#### [Problème 1]
Recopiez intégralement l'article sur la fermeture de Gagnon, sans y changer quoi que ce soit.

#### [Extrait source]
++++++++++++++++++++
GAGNON, VILLE DE LA COTE-NORD

GAGNON, VILLE DE LA COTE-NORD
par BERNARD GAUTHIER

Il y a 25 ans, la Côte Nord était le symbole de la Terre promise pour les travailleurs en quête de faire fortune. C’était la ruée vers le fer. Les économistes d’alors prédisaient même que la ville de Sept-îles accueillerait jusqu’à cent mille habitants en 1990. En fait dans ses meilleures années, la capitale de la Côte Nord a reçu tout au plus quarante mille de population.
Voilà qu’aujourd’hui, après la décision de l’ex-président de l’Iron Ore, Brian Mulroney, de fermer Schefferville en 1983, c’est maintenant à Gagnon de vivre le même sort.
Le soir du 12 octobre 1984, les dés sont jetés: Québec annonce la fin des opérations minières le 11 janvier et la fermeture complète de la ville le 30 juin. C’est l’aboutissement d’une attente sans fin, d’un climat social pénible que vivent depuis trop longtemps les travailleurs. Les rumeurs viennent de s’estomper et chacun s’oriente à présent vers un nouvel avenir. Un avenir plus prometteur.
++++++++++++++++++++
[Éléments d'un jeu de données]
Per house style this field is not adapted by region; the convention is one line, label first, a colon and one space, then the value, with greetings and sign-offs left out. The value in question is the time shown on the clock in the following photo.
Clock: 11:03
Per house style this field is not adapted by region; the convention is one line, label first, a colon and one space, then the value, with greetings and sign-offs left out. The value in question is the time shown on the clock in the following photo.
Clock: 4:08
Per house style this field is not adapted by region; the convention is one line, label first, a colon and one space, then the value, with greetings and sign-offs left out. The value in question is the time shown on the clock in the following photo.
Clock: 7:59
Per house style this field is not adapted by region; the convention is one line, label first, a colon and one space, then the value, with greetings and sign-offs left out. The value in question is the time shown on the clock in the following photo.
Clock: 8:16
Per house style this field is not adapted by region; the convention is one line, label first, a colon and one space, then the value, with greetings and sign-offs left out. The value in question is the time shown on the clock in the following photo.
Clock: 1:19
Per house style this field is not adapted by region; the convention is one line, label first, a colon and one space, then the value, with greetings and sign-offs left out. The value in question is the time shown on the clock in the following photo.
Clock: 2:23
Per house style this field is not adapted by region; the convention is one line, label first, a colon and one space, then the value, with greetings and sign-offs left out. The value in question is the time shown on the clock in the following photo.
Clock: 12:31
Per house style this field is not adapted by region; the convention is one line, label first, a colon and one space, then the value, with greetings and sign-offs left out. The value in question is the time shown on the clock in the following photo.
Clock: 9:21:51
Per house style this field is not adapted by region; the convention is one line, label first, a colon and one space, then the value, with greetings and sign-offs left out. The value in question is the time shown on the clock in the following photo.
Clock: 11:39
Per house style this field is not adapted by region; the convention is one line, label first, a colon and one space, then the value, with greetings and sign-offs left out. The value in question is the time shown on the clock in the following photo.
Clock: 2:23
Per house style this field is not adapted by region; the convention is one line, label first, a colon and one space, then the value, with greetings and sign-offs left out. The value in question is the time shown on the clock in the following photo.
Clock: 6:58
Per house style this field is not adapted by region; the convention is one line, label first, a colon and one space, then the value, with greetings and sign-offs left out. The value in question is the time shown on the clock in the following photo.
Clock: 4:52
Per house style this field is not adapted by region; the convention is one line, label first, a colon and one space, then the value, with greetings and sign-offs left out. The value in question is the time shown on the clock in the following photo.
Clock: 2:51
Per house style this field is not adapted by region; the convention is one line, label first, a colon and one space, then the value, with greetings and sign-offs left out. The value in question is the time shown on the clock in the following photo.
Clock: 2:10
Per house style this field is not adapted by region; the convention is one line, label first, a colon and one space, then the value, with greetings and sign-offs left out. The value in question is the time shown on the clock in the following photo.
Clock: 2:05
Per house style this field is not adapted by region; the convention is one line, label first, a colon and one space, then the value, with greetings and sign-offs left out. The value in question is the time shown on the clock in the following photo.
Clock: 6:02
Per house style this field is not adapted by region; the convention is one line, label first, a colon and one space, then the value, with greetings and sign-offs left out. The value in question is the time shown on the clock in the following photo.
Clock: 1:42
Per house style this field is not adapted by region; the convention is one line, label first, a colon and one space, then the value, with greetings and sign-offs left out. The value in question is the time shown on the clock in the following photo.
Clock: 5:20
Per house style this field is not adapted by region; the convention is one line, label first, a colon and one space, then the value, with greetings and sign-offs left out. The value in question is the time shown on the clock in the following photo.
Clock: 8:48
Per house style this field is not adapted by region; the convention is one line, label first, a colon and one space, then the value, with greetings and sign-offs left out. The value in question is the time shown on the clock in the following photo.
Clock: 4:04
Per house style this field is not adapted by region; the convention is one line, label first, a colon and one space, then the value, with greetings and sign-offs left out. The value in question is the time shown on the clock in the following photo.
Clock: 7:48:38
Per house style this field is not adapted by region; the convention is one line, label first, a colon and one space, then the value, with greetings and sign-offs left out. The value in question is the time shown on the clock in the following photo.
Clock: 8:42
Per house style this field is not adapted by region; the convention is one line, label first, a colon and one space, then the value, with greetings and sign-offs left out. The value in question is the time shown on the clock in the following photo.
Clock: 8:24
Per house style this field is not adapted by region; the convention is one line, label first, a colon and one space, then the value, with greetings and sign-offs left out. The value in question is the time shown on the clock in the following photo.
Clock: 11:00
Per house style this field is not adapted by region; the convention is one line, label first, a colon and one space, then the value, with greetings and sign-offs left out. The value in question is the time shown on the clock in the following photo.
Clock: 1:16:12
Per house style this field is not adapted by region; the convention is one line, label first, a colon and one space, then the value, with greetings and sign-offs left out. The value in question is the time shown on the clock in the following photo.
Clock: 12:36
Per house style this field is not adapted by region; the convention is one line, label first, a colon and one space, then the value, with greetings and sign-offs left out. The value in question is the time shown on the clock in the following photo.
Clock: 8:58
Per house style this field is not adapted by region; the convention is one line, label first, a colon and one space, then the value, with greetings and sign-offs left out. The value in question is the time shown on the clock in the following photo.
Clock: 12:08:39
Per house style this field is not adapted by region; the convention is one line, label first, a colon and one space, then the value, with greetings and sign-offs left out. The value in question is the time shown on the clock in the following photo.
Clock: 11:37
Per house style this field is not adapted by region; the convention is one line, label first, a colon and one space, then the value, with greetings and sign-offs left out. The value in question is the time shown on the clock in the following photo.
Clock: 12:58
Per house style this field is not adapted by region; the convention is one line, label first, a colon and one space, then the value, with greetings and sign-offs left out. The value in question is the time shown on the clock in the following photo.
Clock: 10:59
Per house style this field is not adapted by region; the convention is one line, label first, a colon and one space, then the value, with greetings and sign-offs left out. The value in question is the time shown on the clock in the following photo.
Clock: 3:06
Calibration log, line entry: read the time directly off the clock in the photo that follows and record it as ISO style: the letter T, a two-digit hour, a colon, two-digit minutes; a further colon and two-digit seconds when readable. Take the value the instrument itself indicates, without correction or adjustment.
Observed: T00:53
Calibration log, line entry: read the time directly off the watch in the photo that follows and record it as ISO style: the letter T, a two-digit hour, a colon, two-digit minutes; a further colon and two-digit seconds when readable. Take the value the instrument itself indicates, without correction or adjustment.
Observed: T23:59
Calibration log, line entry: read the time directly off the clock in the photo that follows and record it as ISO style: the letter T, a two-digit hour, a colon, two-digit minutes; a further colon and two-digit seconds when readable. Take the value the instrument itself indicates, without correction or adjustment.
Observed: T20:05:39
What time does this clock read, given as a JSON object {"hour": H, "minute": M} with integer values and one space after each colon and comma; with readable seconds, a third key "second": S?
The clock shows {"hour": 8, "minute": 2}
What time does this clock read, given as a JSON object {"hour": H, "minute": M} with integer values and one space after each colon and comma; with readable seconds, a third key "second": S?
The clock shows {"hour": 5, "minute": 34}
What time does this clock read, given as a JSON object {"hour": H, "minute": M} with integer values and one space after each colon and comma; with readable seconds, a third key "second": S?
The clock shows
++++++++++++++++++++
#### [Problème 2]
Répétez, s'il vous plaît, les lignes de la liste, de sa première ligne jusqu'à celle qui contient « Clock: 11:03 », les deux incluses.

#### [Réponse 1]
GAGNON, VILLE DE LA COTE-NORD

GAGNON, VILLE DE LA COTE-NORD
par BERNARD GAUTHIER

Il y a 25 ans, la Côte Nord était le symbole de la Terre promise pour les travailleurs en quête de faire fortune. C’était la ruée vers le fer. Les économistes d’alors prédisaient même que la ville de Sept-îles accueillerait jusqu’à cent mille habitants en 1990. En fait dans ses meilleures années, la capitale de la Côte Nord a reçu tout au plus quarante mille de population.
Voilà qu’aujourd’hui, après la décision de l’ex-président de l’Iron Ore, Brian Mulroney, de fermer Schefferville en 1983, c’est maintenant à Gagnon de vivre le même sort.
Le soir du 12 octobre 1984, les dés sont jetés: Québec annonce la fin des opérations minières le 11 janvier et la fermeture complète de la ville le 30 juin. C’est l’aboutissement d’une attente sans fin, d’un climat social pénible que vivent depuis trop longtemps les travailleurs. Les rumeurs viennent de s’estomper et chacun s’oriente à présent vers un nouvel avenir. Un avenir plus prometteur.

#### [Réponse 2]
Per house style this field is not adapted by region; the convention is one line, label first, a colon and one space, then the value, with greetings and sign-offs left out. The value in question is the time shown on the clock in the following photo.
Clock: 11:03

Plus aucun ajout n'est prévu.